Night Gallery is thrilled to present Egg and Dart, an exhibition of new fresco paintings by Anna Rosen. Rosen was included in Night Gallery’s first-ever exhibition, Private Life, in 2010. This will be her second solo exhibition with the gallery.
Anna Rosen’s frescoes build up a symbolic order through a type of painterly wordplay. Her paintings find delight in disguise: walls, vessels, frames, and costumes recur throughout these works, evoking containment, concealment, and transformation. These tropes suggest unseen (perhaps unseeable) truths, carried into being by illusory exteriors – but the exteriors are all we see. Some of these details, in particular the nineteenth-century garments, create an experience of uncanny time travel for the viewer. Are we witnessing a scene from another time, or a reenactment? Rosen’s new work builds up imagery in layered constructions that repeatedly reorient the picture plane, offering nothing but the false face. Painted onto limestone surfaces, which the artist lays like cement, the works become facades of facades, finding a new layer of veneer behind every surface.
The notion of the binary is integral to Rosen’s play of symbols. The exhibition takes its title from a style of ornamental motif found in architectural mouldings that can be found through history, through to buildings through the present day. Though not overtly representational, the egg-and-dart design takes its name from respective symbols of birth and death, rendered in iconographic simplicity. Implanted within architectural embellishments, these adornments stealthily inscribe structures with the primary forces of life, presented as an abstracted repeating pattern. Rosen’s new body of work takes inspiration from this innocuous leitmotif of humanity, contemplating its perplexing status somewhere between profundity and frivolity, being and void.
Rosen’s palate also speaks to polarity, working within the limitation of four colors – red, blue, yellow, and green – each one embodying an essential extreme. Painting unmixed pigment directly onto the surfaces of each fresco with only water as a binder, the works operate within terms of chromatic antitheses, opposites sharing the same composition. However, Rosen’s work playfully incorporates passages of white limestone on the top surfaces of her compositions, reminding the viewer of another binary, between substance and absence.
Rosen’s works are painted paradoxes, deceptively spirited compositions that overlap embellishments toward a contemplation of meaning. Setting up the tension between adornment and essence, Rosen reframes decoration as a site of philosophical inquiry. Her symbols are, on the one hand, self-negating, sites of falsity and diversion; on the other, they are sites of creation, enshrining and carrying forward a human story. Like the egg and the dart, Rosen’s work makes graphic the rhythmic dissonance of life’s primal forces.

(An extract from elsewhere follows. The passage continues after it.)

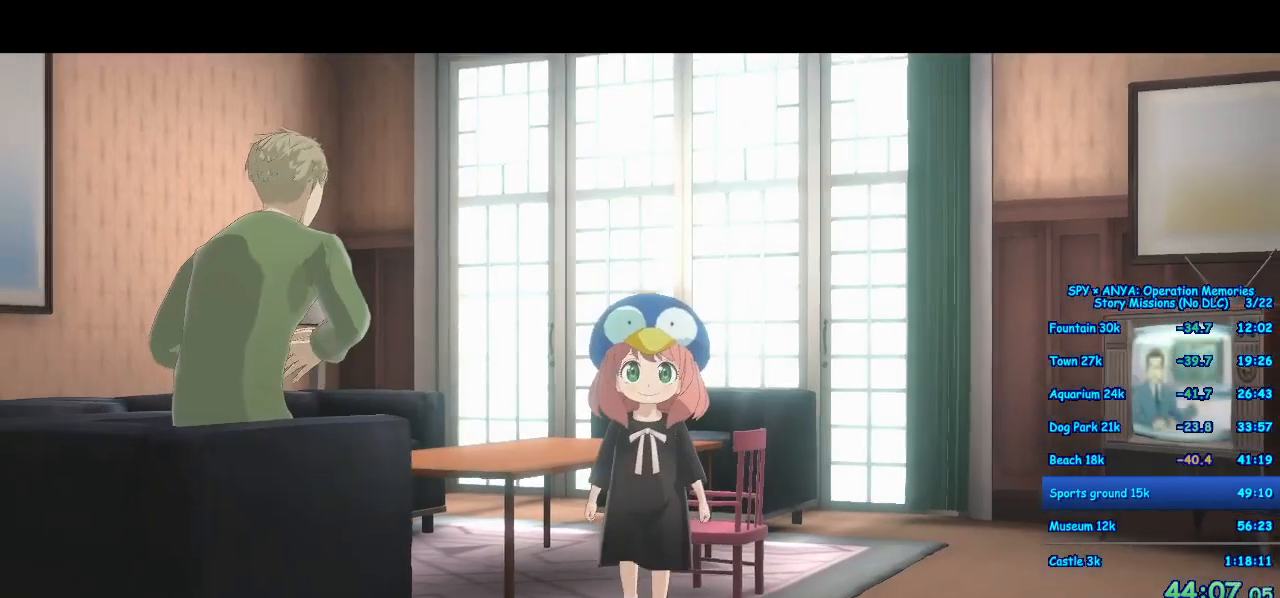
{"buttons": [], "left_stick": "center", "right_stick": "center", "events": []}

Anna Rosen (b. 1984, Arlington, Virginia) received her M.F.A. in 2010 from Columbia University. In addition to Night Gallery, Rosen has had solo exhibitions at Kerry Schuss, New York. Her work has been included in recent exhibitions at Page (NYC), Lyles & King, Murray Guy, Cleopatra’s, American Medium, Malraux's Place, and Derek Eller Gallery in New York; The Gallery @ Michael's, Los Angeles; and at Silberkuppe, Berlin. She lives and works in Los Angeles.